What shapes an individual's thoughts on his or her health?
What shapes an individual’s thoughts on his or her health?
This was the question posed by NPR, the Robert Wood Johnson Foundation, and the Harvard TH Chan School of Public Health. These 3 organizations collaborated on a study of what factors contribute to individuals’ considerations of their own health, which could mean their diseases, mental health, disabilities, and physical and mental well-being.
The polling was conducted via phone in September and October 2014 with 2423 respondents 18 years and older.
A little more than 60% of the participants described themselves as being “very concerned” or “somewhat concerned” about their health, according to the study.
The top 5 causes of poor health, based on 14 different options, were believed to be (1) lack of access to high-quality medical care, (2) personal behavior, (3) viruses or bacteria, (4) high stress, and (5) being exposed to pollution.
Participants also considered what kind of childhood experiences could impact a person’s health later. Almost 55% said that being abused or neglected would make a significant impact, while others also pointed to pollution, a poor diet, and a lack of vaccinations. In their own lives, the most common experiences that may have led to worse health were the death of a loved one and being in a serious accident.

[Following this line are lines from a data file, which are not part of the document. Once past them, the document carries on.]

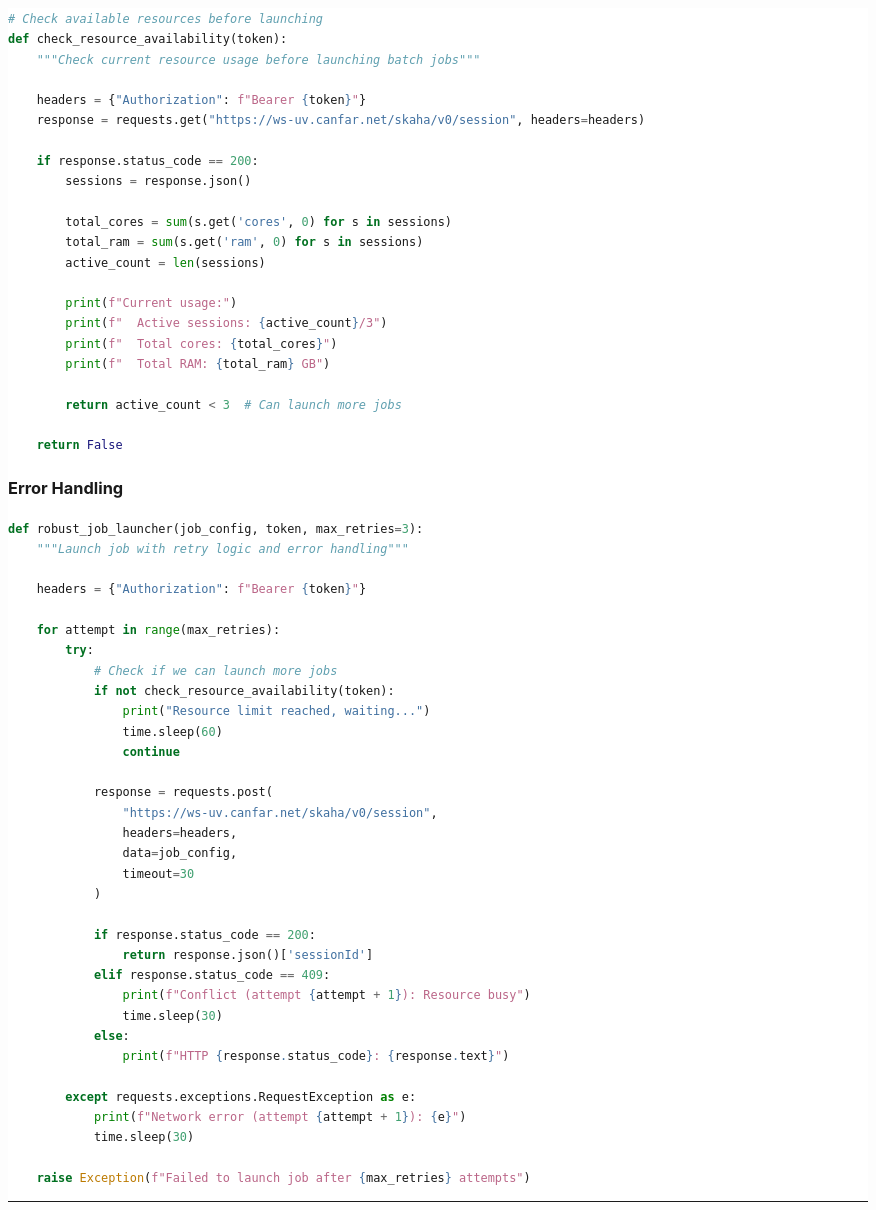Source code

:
 ```python
# Check available resources before launching
def check_resource_availability(token):
    """Check current resource usage before launching batch jobs"""
    
    headers = {"Authorization": f"Bearer {token}"}
    response = requests.get("https://ws-uv.canfar.net/skaha/v0/session", headers=headers)
    
    if response.status_code == 200:
        sessions = response.json()
        
        total_cores = sum(s.get('cores', 0) for s in sessions)
        total_ram = sum(s.get('ram', 0) for s in sessions)
        active_count = len(sessions)
        
        print(f"Current usage:")
        print(f"  Active sessions: {active_count}/3")
        print(f"  Total cores: {total_cores}")
        print(f"  Total RAM: {total_ram} GB")
        
        return active_count < 3  # Can launch more jobs
    
    return False
```

### Error Handling

```python
def robust_job_launcher(job_config, token, max_retries=3):
    """Launch job with retry logic and error handling"""
    
    headers = {"Authorization": f"Bearer {token}"}
    
    for attempt in range(max_retries):
        try:
            # Check if we can launch more jobs
            if not check_resource_availability(token):
                print("Resource limit reached, waiting...")
                time.sleep(60)
                continue
            
            response = requests.post(
                "https://ws-uv.canfar.net/skaha/v0/session",
                headers=headers,
                data=job_config,
                timeout=30
            )
            
            if response.status_code == 200:
                return response.json()['sessionId']
            elif response.status_code == 409:
                print(f"Conflict (attempt {attempt + 1}): Resource busy")
                time.sleep(30)
            else:
                print(f"HTTP {response.status_code}: {response.text}")
                
        except requests.exceptions.RequestException as e:
            print(f"Network error (attempt {attempt + 1}): {e}")
            time.sleep(30)
    
    raise Exception(f"Failed to launch job after {max_retries} attempts")
```

---
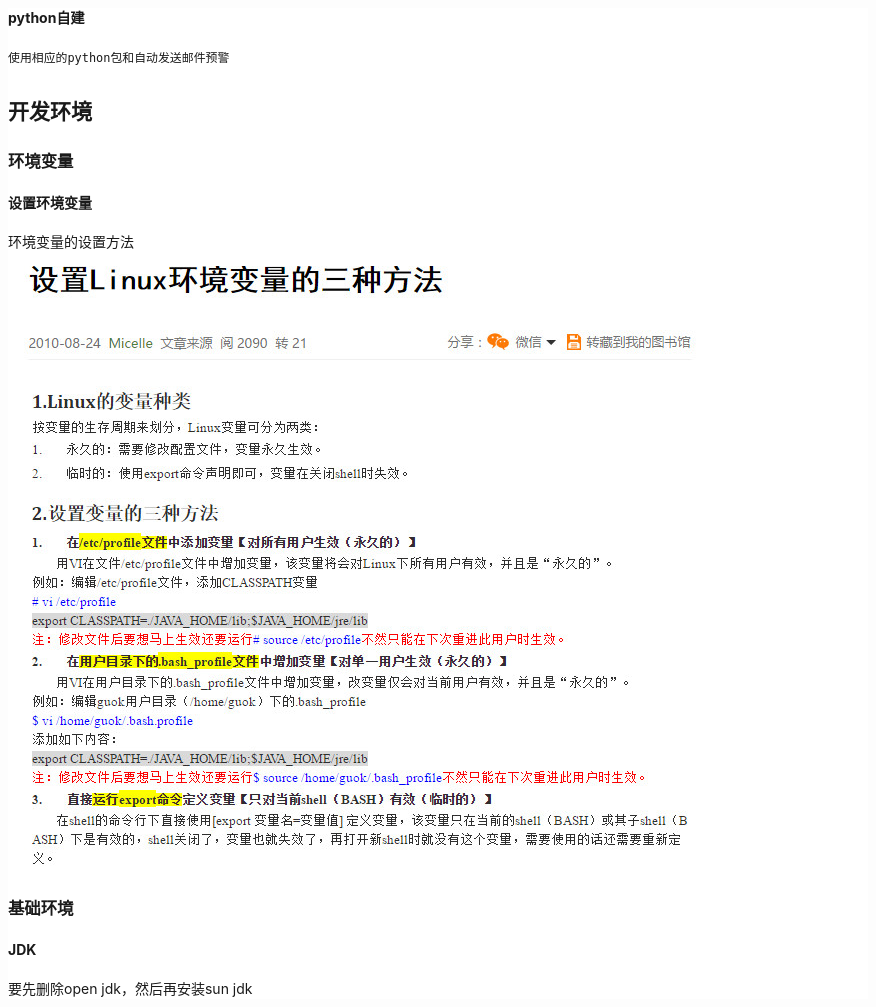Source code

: #### python自建

```shell
使用相应的python包和自动发送邮件预警
```

## 开发环境

### 环境变量

#### 设置环境变量

环境变量的设置方法

![设置Linux环境变量的三种方法](pics/设置Linux环境变量的三种方法.jpg)

### 基础环境

#### JDK

要先删除open jdk，然后再安装sun jdk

Being unemployed or having a job that does not pay well, living in a polluted area, not having access to affordable housing, problems getting quality medical care from a doctor or hospital, and living in low-income communities with fewer resources were the top experiences in adulthood that participants said could have a negative effect on their health.
“These findings suggest the importance of paying attention to key events and life circumstances that may shape individuals’ future health,” the study authors wrote.
The majority of participants fell into 2 categories when they compared their own health to their parents’ health. Forty-two percent said they were in better health than their parents, and 45% said they were about as healthy as their parents. Another 9% said they were in worse health, and the remaining participants could not answer definitively.
Half of the participants said they have “a great deal of control” over their health, 28% said they have “quite a bit of control,” and 22% had some, very little, or no control. Those who were more affluent, more highly educated, and in good health tended to be more likely to believe they have control over their health.
Forty percent said they put “quite a bit of effort” into improving their health, and 27% said they are putting a “great deal of effort” into their health. Almost one-third described their efforts as some, very little, or none at all.
The study also examined what the participants did to improve their health. The researchers found that about 3 in 10 said they exercise or engage in vigorous physical activity each day, while 45% said they do so a few times a week; 1 in 4 said they do so a few times a month or less. One in 6 said they were on a diet.
Other ways the participants said Americans could improve their health included improving access to affordable healthy food, reducing illegal drug use, reducing pollution, increasing access to high-quality health care, and improving the economy and the availability of jobs.
“In terms of improving the health of the nation and their own communities, Americans think very broadly about the issues that have to be addressed in the future,” the study authors concluded.
“The public recognizes that effective steps in improving health go beyond medical care, including economic, environmental, and school-, work-, and diet-related measures.”